Lou pastre
Francesco Biamonti
Nuages...les moutons du troupeau duquel il s’approchait lui semblaient être des nuages, et les gestes du berger auréolé de bleu pour retenir son chien étaient sacrés. Le berger et le chien regardèrent curieusement. Ils le fixaient avec des yeux tristes, un regard de compagnon, un regard d’habitués de la solitude sur les sommets touchés par le vent du matin au soir. Puis, après un bonjour, le berger demanda d’où il venait (« d’ounte venés ? ») et s’il y avait de l’herbe plus bas, parmi les oliviers, « dins lou terrain oundado ». L’homme, presque un vieillard sacré, expliqua qu’il avait marché toute la nuit pour descendre la vallée et fuir l’air neigeux (l’auro de nèu), ennemi de ceux qui n’ont pour seul bien que leur sang, le sang de Dieu. Il parlait provençal en une étrange cantilène à la cadence des Alpes Maritimes ; d’un ton aigu comme des sanglots au rythme monotone et languissant ; douceurs d’une berceuse.
[...] Gregorio l’invita dans les oliviers, car de toute façon ils étaient à l’abandon : il ne pouvait pas faire de dégâts. Mais le berger refusa d’un geste de la main, les paysans n’aimaient pas loup Pastre, ajouta-t-il. Au berger, à « lou pastre », dit-il résigné, n'étaient destinés que la pierraille, les terrains pauvres ou les roches sur la mer où poussait une herbe dure comme de la ficelle et des broussailles qu’aucune bête n’appréciait.
Quelle drôle de cantilène. Des tons stridents laissaient place à d’autres plus bas et plus longs. On comprenait difficilement. Mais à qui parlait-il donc ? L’homme semblait parler aux anges ou à lui-même. Il portait une besace et un bâton en bandoulière, qu’il fit glisser d’un coup pour s’en aller. Il marchait lentement mais d’un pas sûr comme autrefois les porteurs de sel, et peut-être sur le même sentier.

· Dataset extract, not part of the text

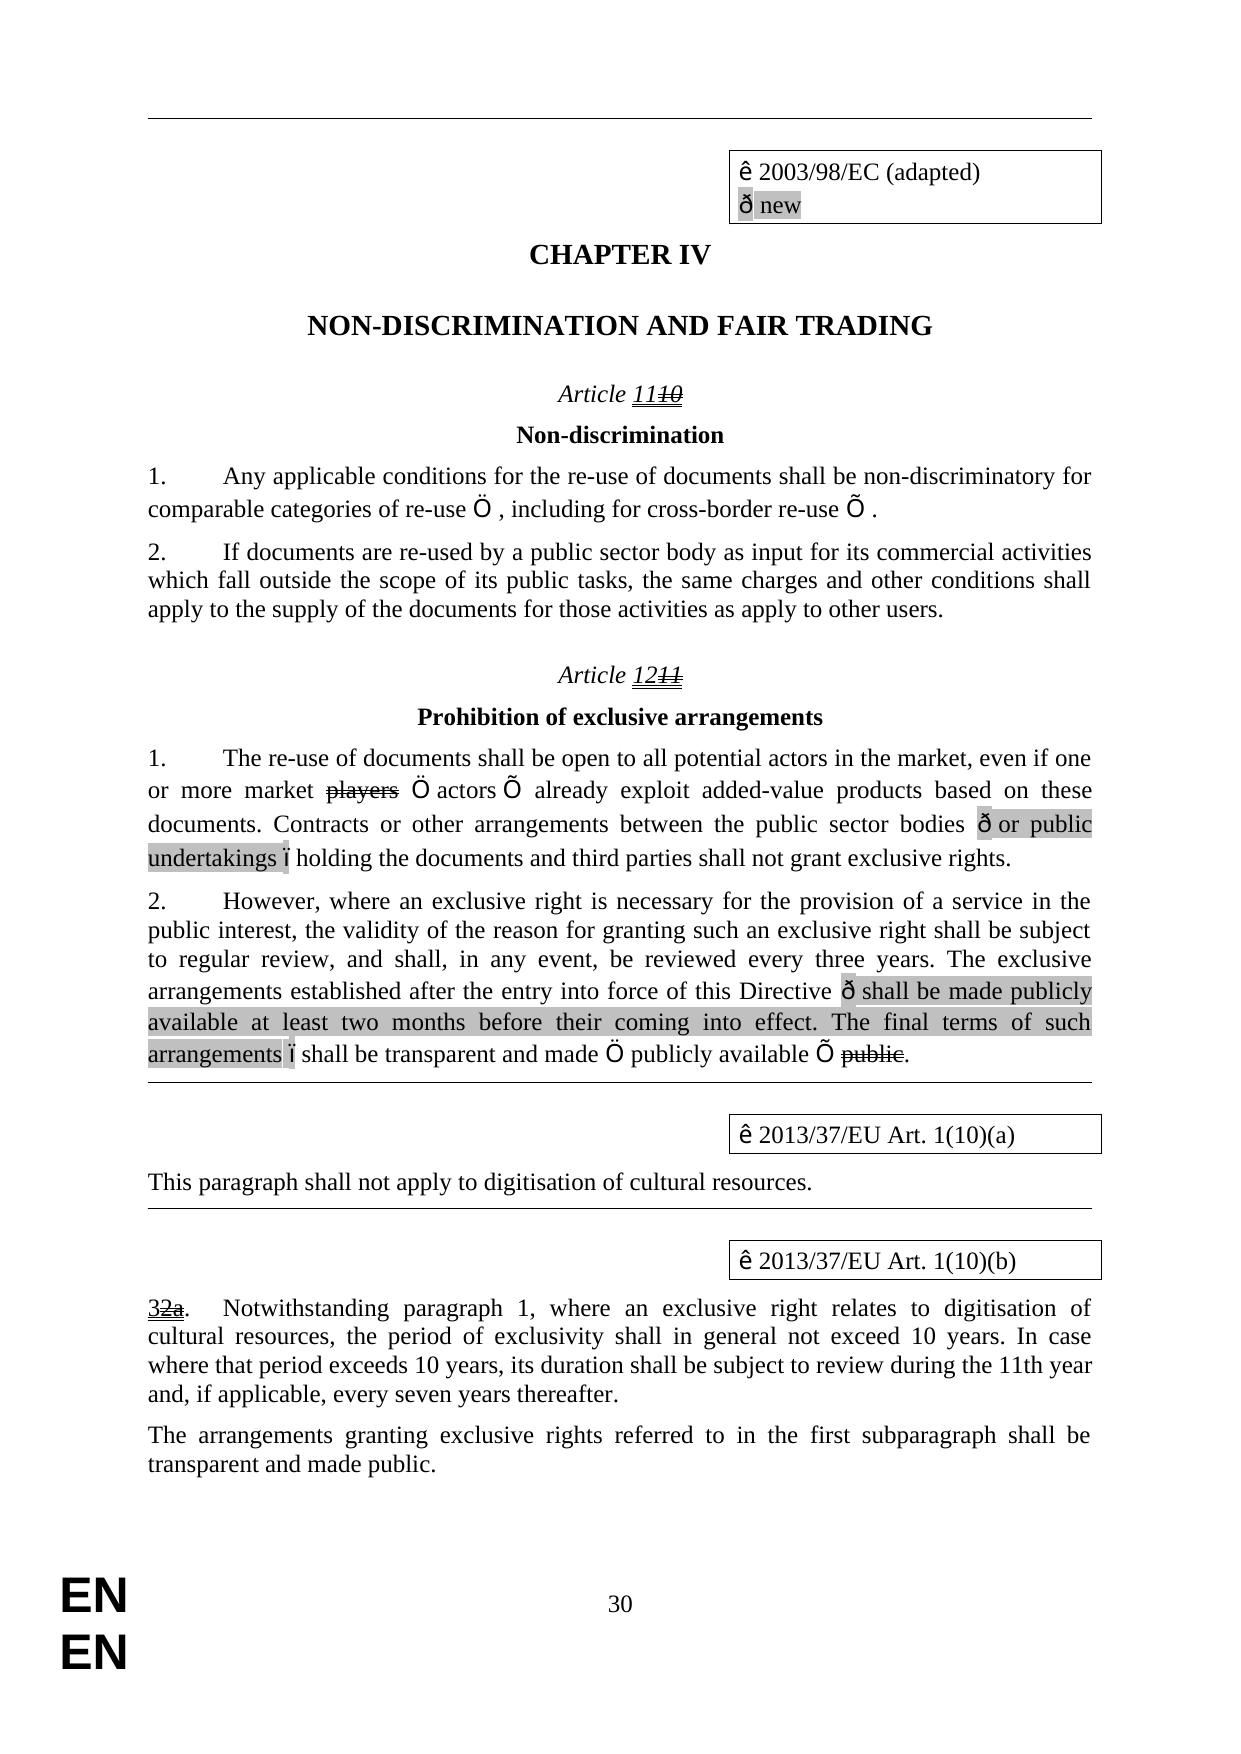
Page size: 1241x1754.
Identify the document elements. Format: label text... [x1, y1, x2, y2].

Il était précédé et suivi de chèvres et de brebis. Il marchait lentement mais au milieu de tout ce sang de Dieu vibrant de vie. Il disparut jusqu’à la taille au-delà de la ligne de crête, puis jusqu’aux épaules, puis tout entier. De l’autre coté, il pénétrait dans les ravins : terrains incultes et maquis de lentisque. Il marchait inexorablement.

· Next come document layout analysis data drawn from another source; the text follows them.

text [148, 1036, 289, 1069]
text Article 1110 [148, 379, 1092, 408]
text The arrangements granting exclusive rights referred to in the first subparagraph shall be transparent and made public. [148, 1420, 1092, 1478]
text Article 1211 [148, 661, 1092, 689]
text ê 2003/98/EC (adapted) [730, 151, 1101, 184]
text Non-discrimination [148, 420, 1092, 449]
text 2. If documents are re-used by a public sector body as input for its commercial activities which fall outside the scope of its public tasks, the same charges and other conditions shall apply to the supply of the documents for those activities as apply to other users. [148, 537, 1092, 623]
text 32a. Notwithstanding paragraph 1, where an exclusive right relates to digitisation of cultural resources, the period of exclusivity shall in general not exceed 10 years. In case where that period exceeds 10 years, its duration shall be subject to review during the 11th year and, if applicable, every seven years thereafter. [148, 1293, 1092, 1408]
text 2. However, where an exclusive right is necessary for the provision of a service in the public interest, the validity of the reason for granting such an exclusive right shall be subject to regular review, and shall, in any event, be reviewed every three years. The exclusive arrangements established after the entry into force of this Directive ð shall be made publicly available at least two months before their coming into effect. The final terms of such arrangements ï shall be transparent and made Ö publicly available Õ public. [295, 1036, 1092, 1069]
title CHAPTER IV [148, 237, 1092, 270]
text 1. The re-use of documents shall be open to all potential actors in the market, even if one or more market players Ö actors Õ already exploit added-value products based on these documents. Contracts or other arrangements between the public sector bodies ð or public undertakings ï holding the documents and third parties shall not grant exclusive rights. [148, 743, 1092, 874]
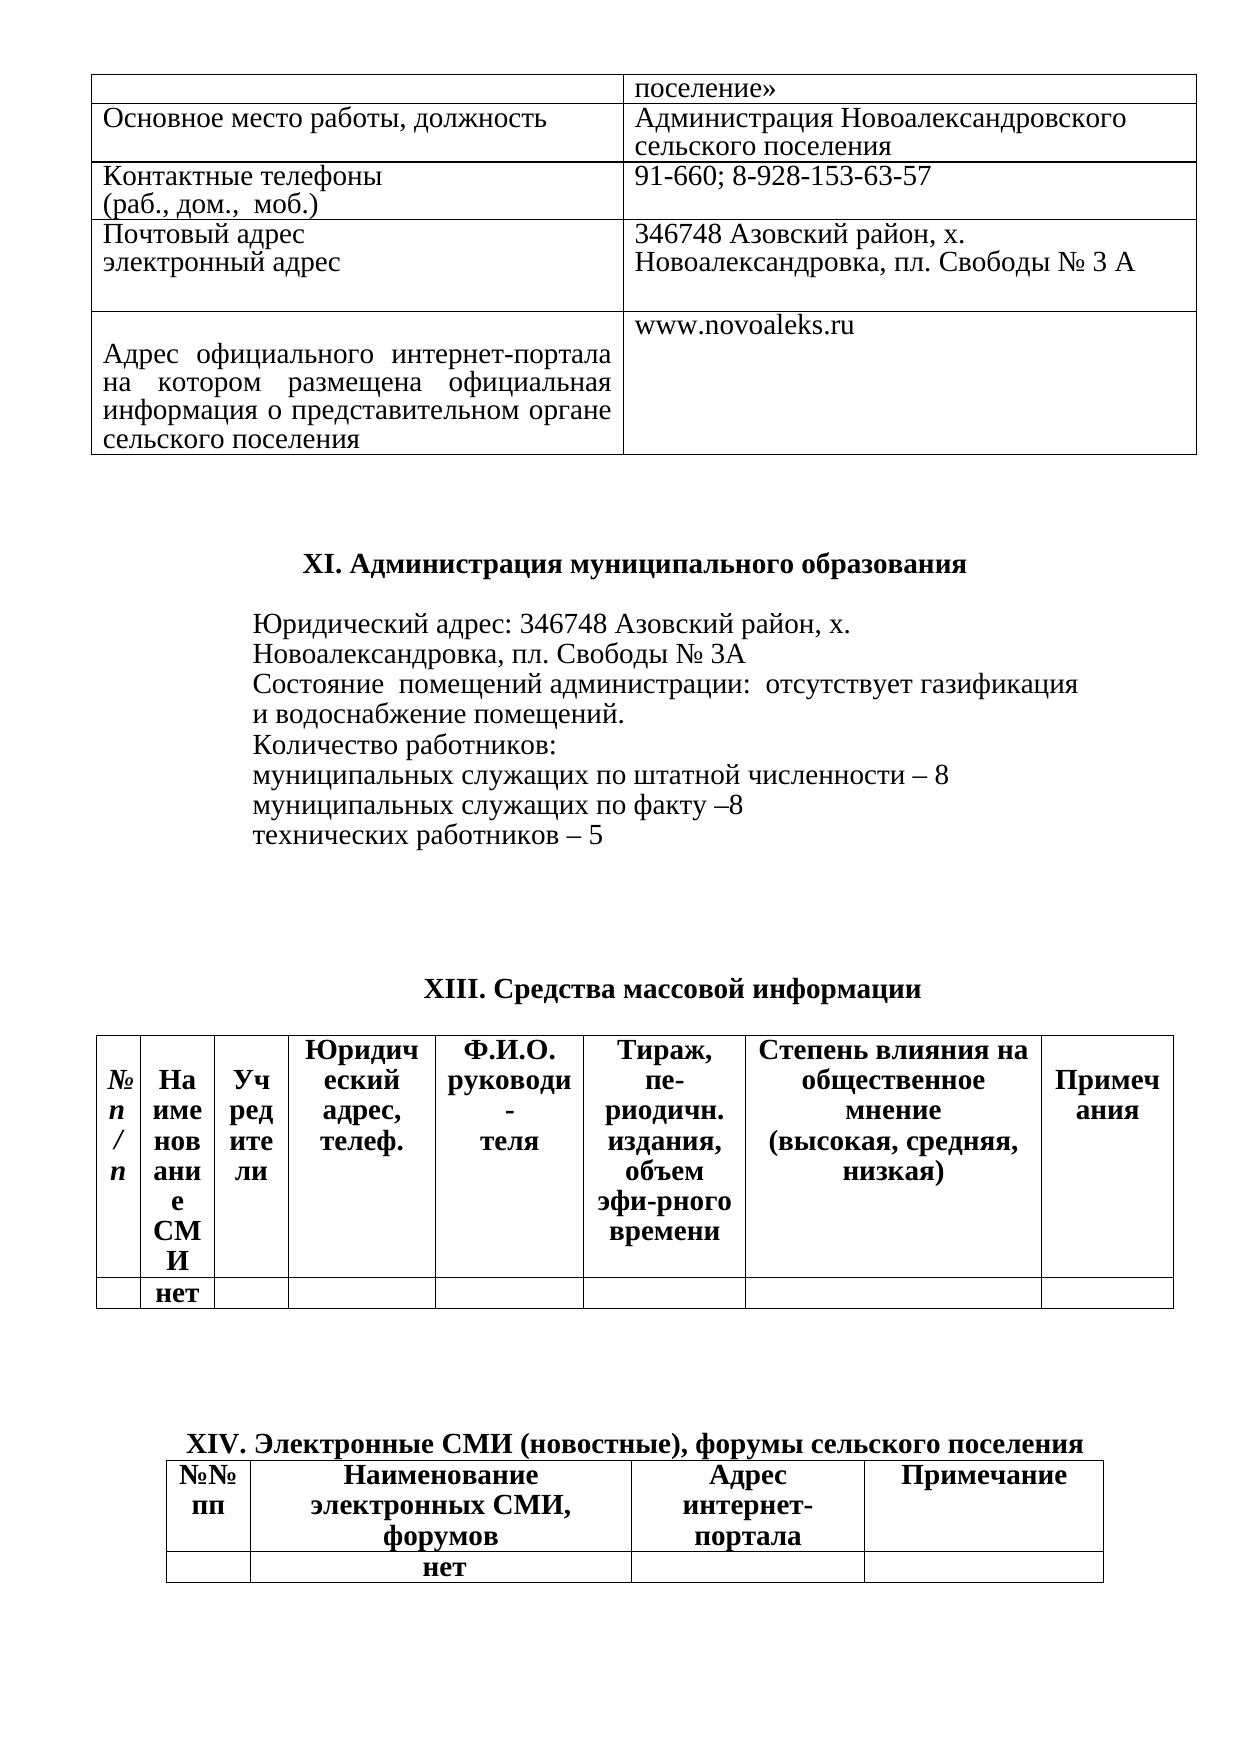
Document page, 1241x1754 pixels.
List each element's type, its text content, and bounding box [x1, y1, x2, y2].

Il n’accomplissait pas de tours à vide ni, comme un marin, ne se laissait assiéger par les songes. Dans les nuages, dans la neige ou dans le bleu d’azur, la vie de tous ces êtres se dévoile.
D’après: L’angelo di Avrigue, Einaudi, 1983.
Francesco Biamonti
Ecrivain (San Biagio della Cima 1928-2001), il a rejoint le devant de la scène littéraire à l’âge de 50 ans, la majorité de ses romans se déroulent dans l’arrière-pays ligure de Ponente. Dans Les mots et la nuit (1998), son œuvre majeure, Biamonti décrivit la rencontre entre les Ligures et les Provençaux à travers un enchevêtrement d’expériences et de traditions qui reflètent la richesse des deux cultures.